━━━━━ 提示文
毎日熱戦が繰り広げられるワールドカップ、日本は残念ながら予選リーグ敗退が決まった。ところでサッカーを観ていていつもマヌケだなと思うのが、フリーキックのとき選手がつくる壁である。選手たちはみな必死な形相で、でも股間はボールから守るため抑えている。日常生活であんな股間を抑えた男たちに一斉に睨まれることがあるのだろうか。すべては真剣勝負とサッカーのルールから生まれた必然的行為である。
書き出し小説は書き出しだけというルールのもと、みな真剣に取り組んでいる。これも端から見ればずいぶん奇異な行為に映るかもしれない。

書き出し自由部門

近所に立つと見慣れた景色が広がる。
TOKUNAGA
なんの発見もない一文が妙に心をとらえる。
ミーミーと子猫の鳴き声がしたので下宿の窓を開けると、砂利運搬車がただただ慎重にバックしているだけだった。
g-udon
テールランプに照らされる下宿のカーテンまで浮かんでくる。
委員長は壇上から紗知子に告白した。拡声器の声は割れていた。
ウチボリ
しかも主語が「我々」だった。
朝から暑いからNHK付けたけど、高校野球まだやって無かった。
ハラセン
なんの予定もない夏の感じがよく出てます。
七対子の一向聴からの遠さに嫌気が差しセブンスターに火を付けた。
まりっか
麻雀用語のセレクトにこだわりを感じる。
「詩集は燃やすためにある」という名前で投稿されるホテルのクチコミは飲み物の冷たさしか語らない。
━━━━━━━━━━
━━━━━ 入力データ
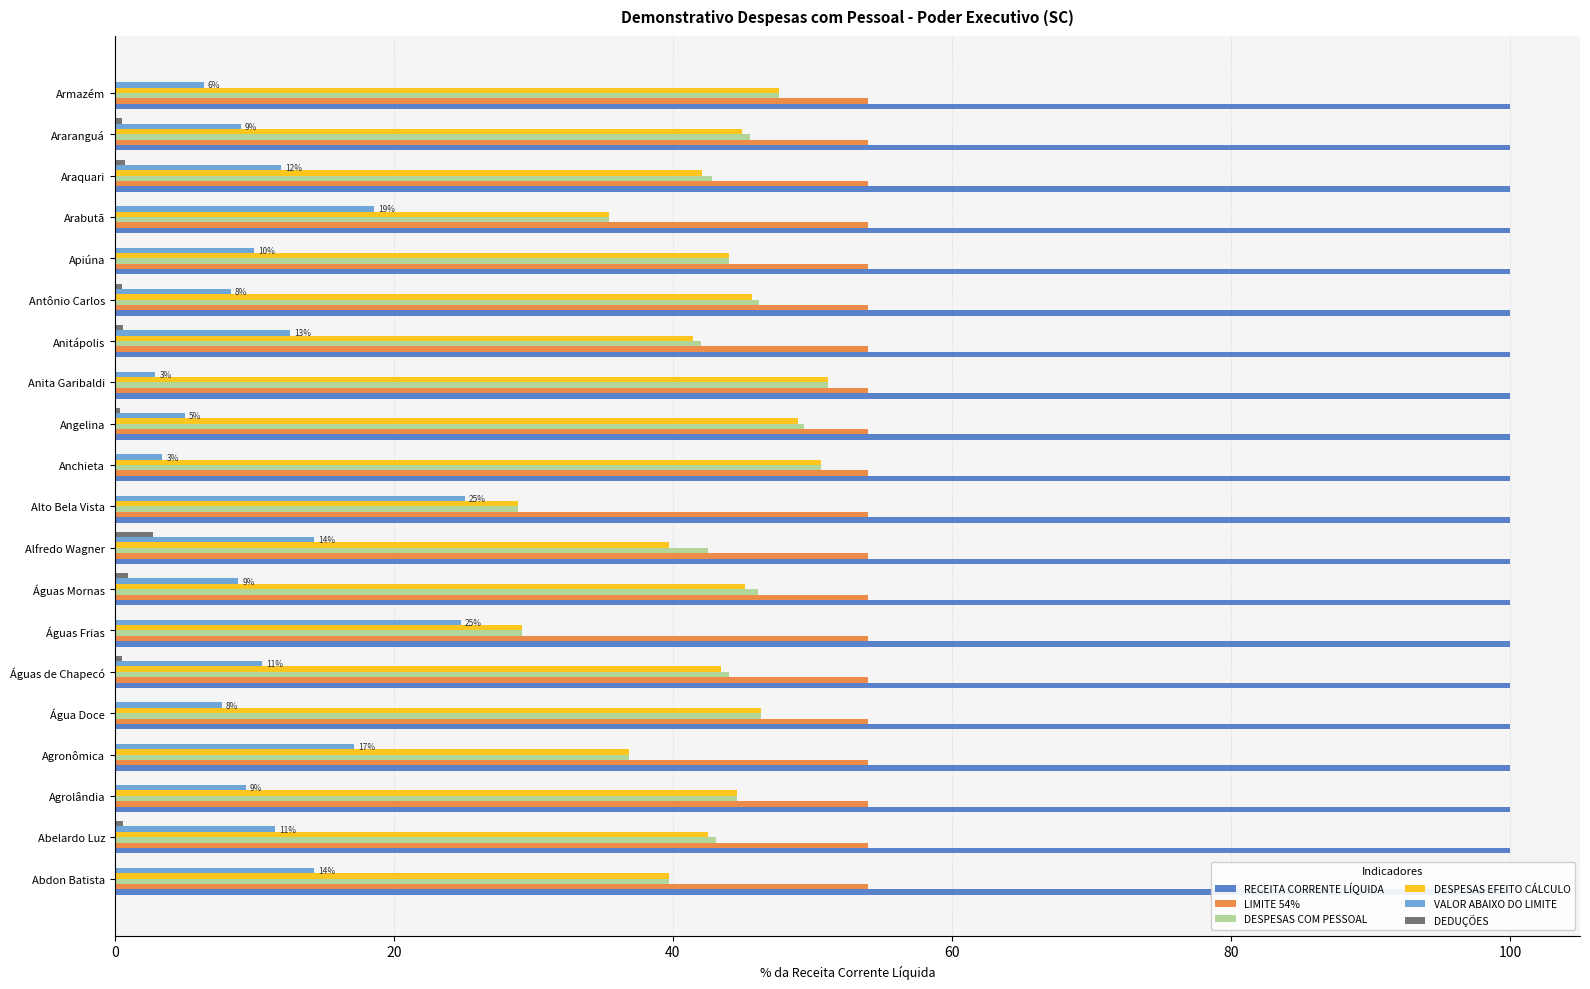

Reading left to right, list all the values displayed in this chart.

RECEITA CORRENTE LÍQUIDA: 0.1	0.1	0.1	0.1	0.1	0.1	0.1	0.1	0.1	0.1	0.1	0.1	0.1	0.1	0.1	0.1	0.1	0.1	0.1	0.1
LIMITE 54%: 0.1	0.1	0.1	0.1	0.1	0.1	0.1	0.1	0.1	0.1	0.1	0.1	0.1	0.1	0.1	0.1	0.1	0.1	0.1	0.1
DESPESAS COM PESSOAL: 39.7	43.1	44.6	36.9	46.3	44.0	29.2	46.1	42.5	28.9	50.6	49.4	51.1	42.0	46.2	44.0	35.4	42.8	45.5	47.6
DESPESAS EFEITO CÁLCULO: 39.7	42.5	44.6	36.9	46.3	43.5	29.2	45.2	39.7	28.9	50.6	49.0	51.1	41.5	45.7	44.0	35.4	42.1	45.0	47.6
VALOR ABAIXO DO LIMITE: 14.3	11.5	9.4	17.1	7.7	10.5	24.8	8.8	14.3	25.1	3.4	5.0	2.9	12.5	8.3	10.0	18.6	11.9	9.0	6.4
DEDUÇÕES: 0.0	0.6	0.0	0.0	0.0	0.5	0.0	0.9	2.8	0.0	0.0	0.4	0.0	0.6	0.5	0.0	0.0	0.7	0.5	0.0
━━━━━━━━━━
━━━━━ 入力データ
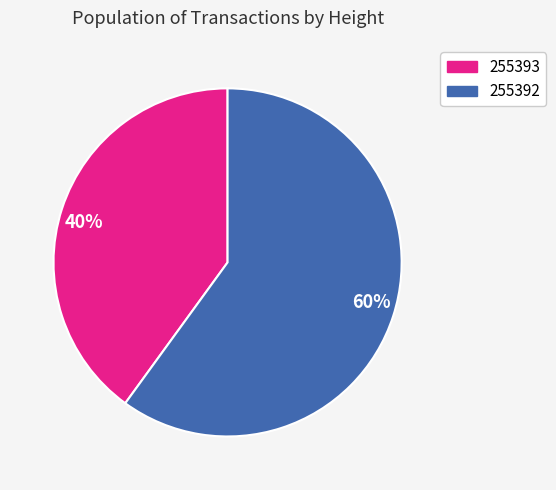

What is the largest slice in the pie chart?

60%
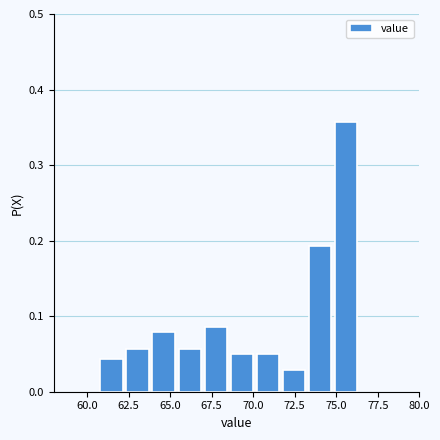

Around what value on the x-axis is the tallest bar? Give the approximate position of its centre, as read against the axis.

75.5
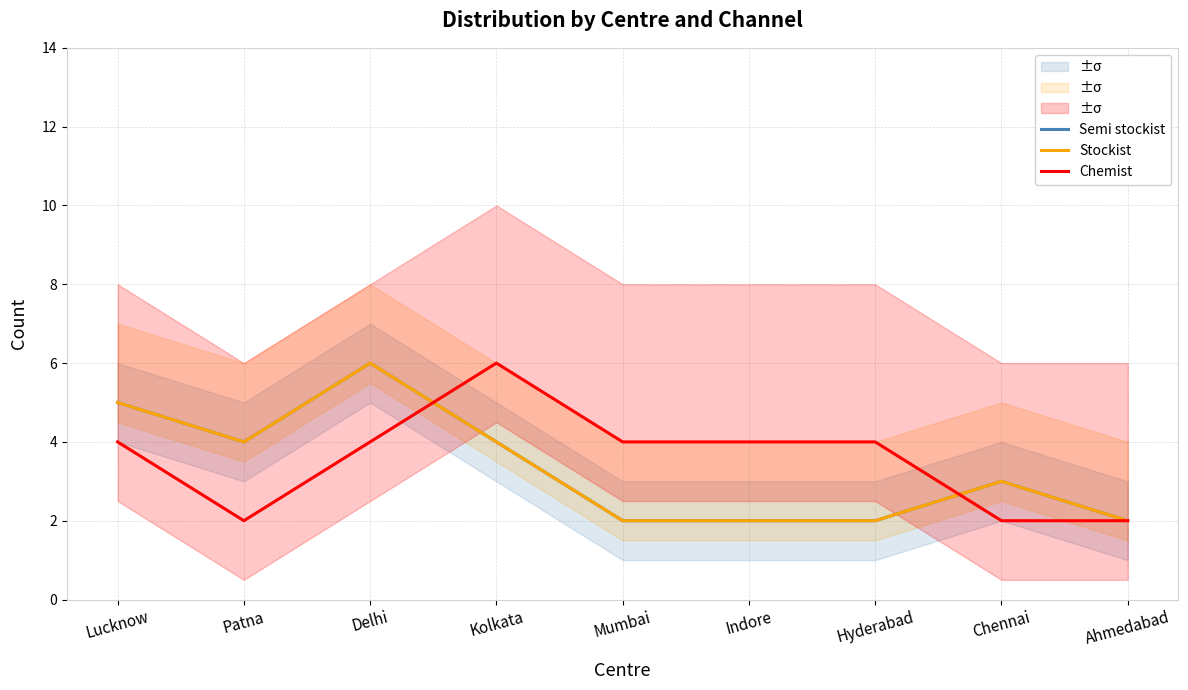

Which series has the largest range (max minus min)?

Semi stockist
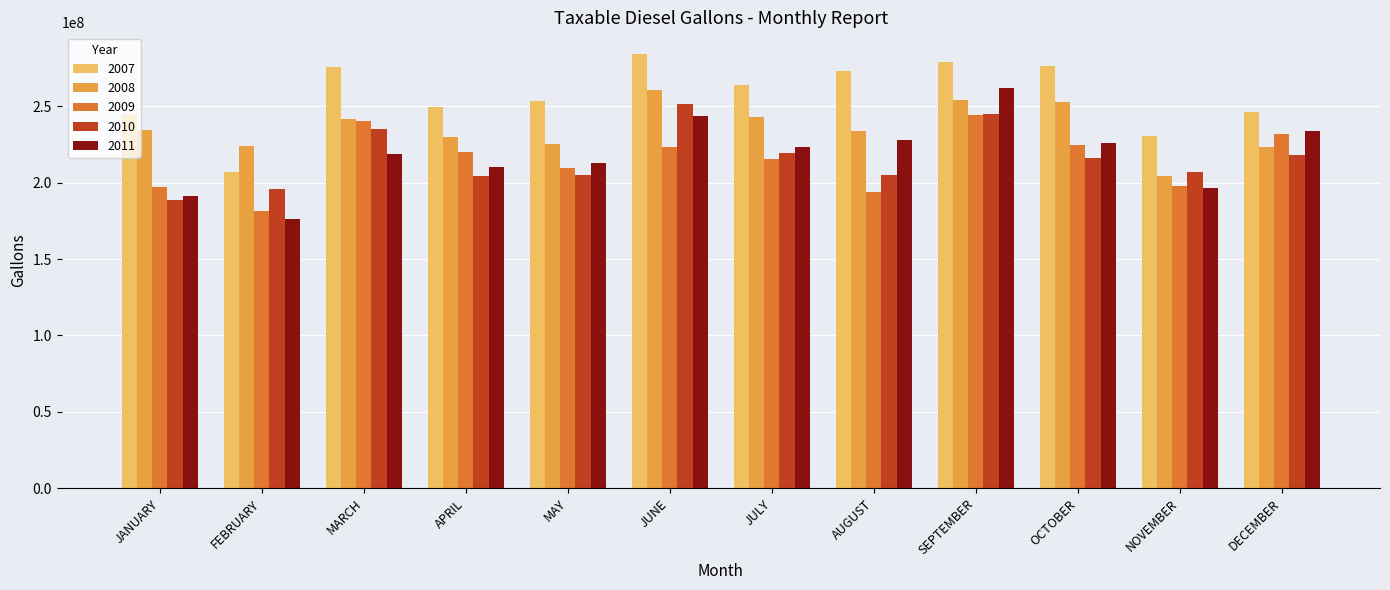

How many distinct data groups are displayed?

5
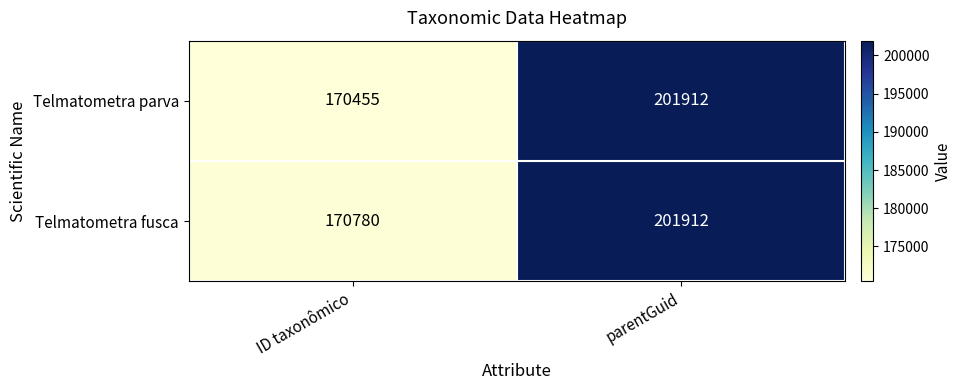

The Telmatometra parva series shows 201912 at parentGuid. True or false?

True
━━━━━━━━━━
━━━━━ 入力データ
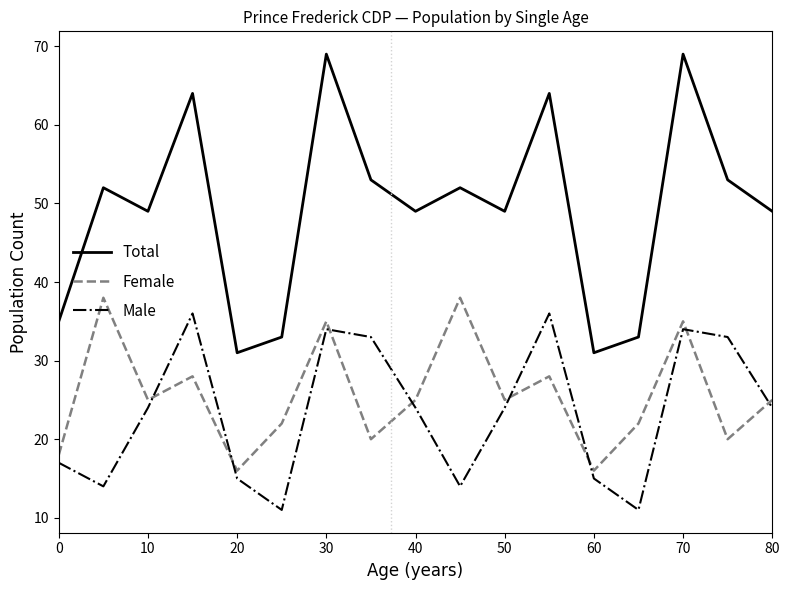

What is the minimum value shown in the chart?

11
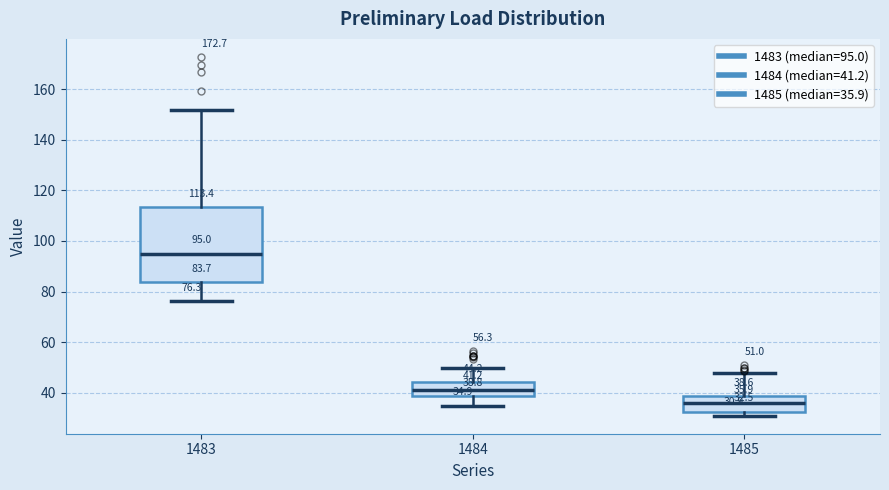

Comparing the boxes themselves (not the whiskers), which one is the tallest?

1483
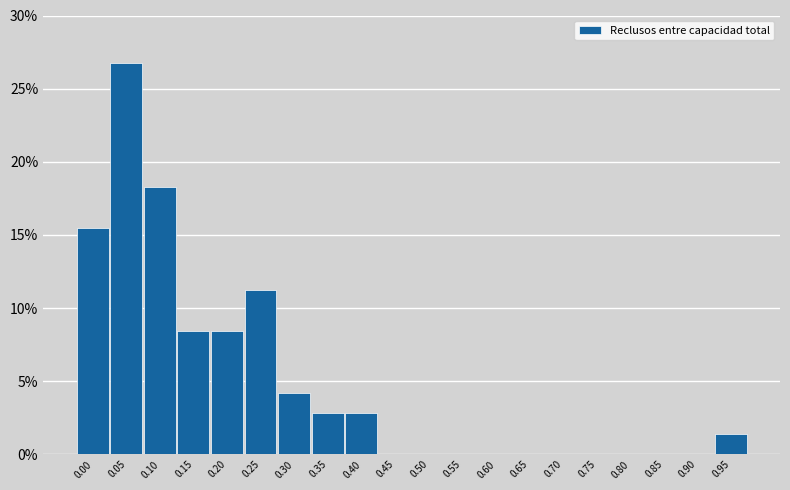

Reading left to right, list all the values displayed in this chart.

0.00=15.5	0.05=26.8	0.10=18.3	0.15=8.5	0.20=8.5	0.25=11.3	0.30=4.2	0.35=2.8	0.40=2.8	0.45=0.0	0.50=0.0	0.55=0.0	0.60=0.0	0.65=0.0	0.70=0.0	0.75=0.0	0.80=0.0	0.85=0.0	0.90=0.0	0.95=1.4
━━━━━━━━━━
● 作業項目 A
次の(i)〜(iii)が提示文と合っているか、それぞれ「はい」か「いいえ」で判定し、根拠となる提示文の語句を一字も変えずに引用せよ。
(i) 日本はワールドカップの予選リーグで敗退が決まった。
(ii) 子猫の鳴き声を聞いて下宿の窓を開けると、外に子猫がいた。
(iii) 委員長は紗知子に手紙で告白した。
● 作業項目 B
エントリの「Semi stockist」を含む行から下へ「The Telmatometra parva」を含む行まで、両端の行も含めてすべて一字一句そのまま書き写せ。画像は答えから除くこと。

● 問題の解答 A
(i) はい。「日本は残念ながら予選リーグ敗退が決まった。」
(ii) いいえ。「砂利運搬車がただただ慎重にバックしているだけだった。」
(iii) いいえ。「委員長は壇上から紗知子に告白した。拡声器の声は割れていた。」

● 問題の解答 B
Semi stockist

How many distinct data groups are displayed?

5

The Telmatometra parva series shows 201912 at parentGuid. True or false?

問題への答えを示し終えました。